I'm supposed to use the method of completeing the square to write an equation in the form [tex] y = a(x - p)^{2} + q [/tex].

Here's one of the equations: [tex] y = x^{2} + 6x [/tex]
and another: [tex] y = -2x^{2} + 8x + 5 [/tex]

I really don't know where to start, which is why I can't include any work... The main problem here is I don't know how to get the equation in the [tex] (x - p)^{2} [/tex] format. I can complete the square but its the - sign that's throwing me off.
If someone could just explain how to go about doing this it would be greatly appreciated.

 

[ice109]

I'm supposed to use the method of completeing the square to write an equation in the form [tex] y = a(x - p)^{2} + q [/tex].

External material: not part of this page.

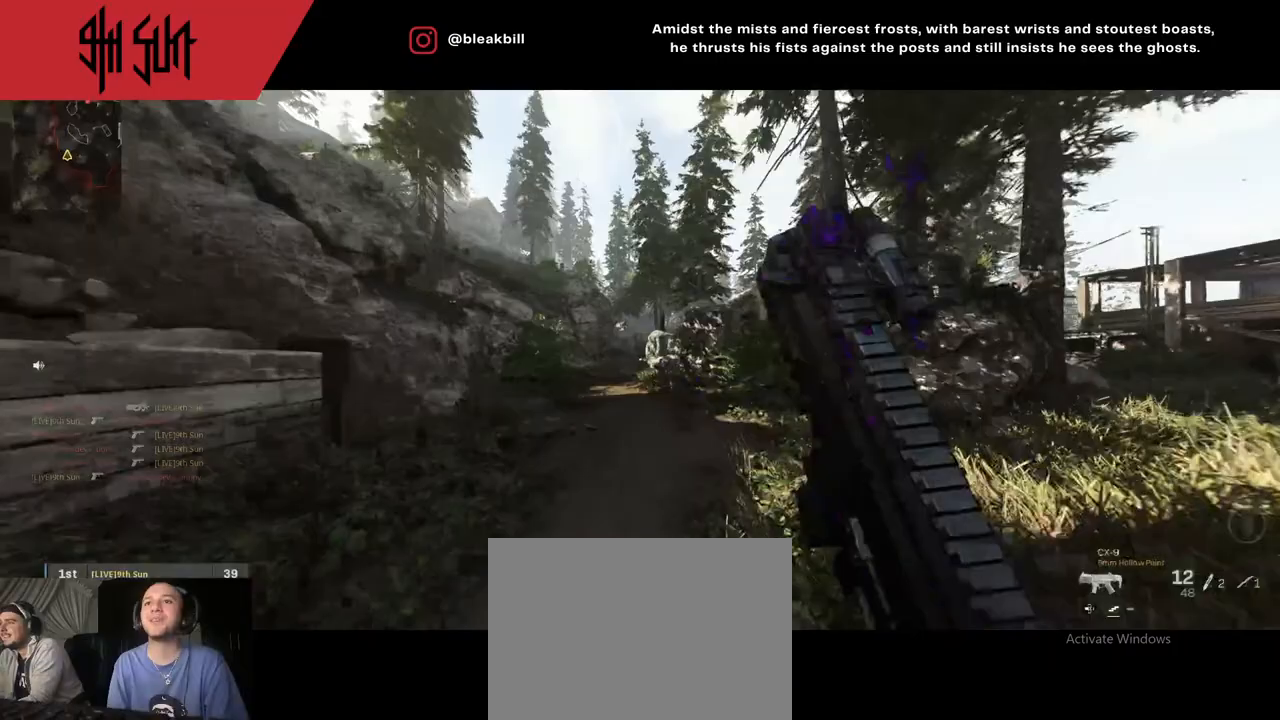
{"buttons": ["CROSS"], "left_stick": "up", "right_stick": "center", "events": [[100, "SQUARE", "up"], [150, "right_stick", "right"], [333, "CROSS", "down"], [483, "right_stick", "center"]]}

Here's one of the equations: [tex] y = x^{2} + 6x [/tex]
and another: [tex] y = -2x^{2} + 8x + 5 [/tex]

I really don't know where to start, which is why I can't include any work... The main problem here is I don't know how to get the equation in the [tex] (x - p)^{2} [/tex] format. I can complete the square but its the - sign that's throwing me off.
If someone could just explain how to go about doing this it would be greatly appreciated.

theres a completeing the square formula but the first one is very obvious so i'll do it for you

it'll be easier to see if you rewrite this
[tex] y = (ax^2-2xp +p^2) -p^2 [/tex]
then your first problem is

[tex] y = x^{2} + 6x + 9 - 9 = (x^2 +3)^2 - 9 [/tex]

 

[symbolipoint]

danielle36,

Other messages have mentioned this; but if you could find a graphical representation of Completing The Square, you will probably understand the process very well. The idea of converting the equation from general form into standard form will require subtracting the "piece" that you add in order for the expression to be equivalent to the original expression.

 

[olgranpappy]

[tex] y = x^{2} + 6x + 9 - 9 = (x^2 +3)^2 - 9 [/tex]

...just fixing a typo. the last x should not be squared on the far RHS
[tex]
(x+3)^2-9
[/tex]

 

[HallsofIvy]

(x-a)²= x²- 2ax+ a²

If you want to change x²- 6x to a perfect square what must "a" be? You know that -6x= -2ax.

-2x²+ 8x+ 5 is a little harder. Write it as -2(x²- 4x)+ 5. Now look just at the x²- 4x. Remembering that -2ax= -4x, what is a? What is a²? Add and subtract a² inside the parentheses and then take part outside the parentheses.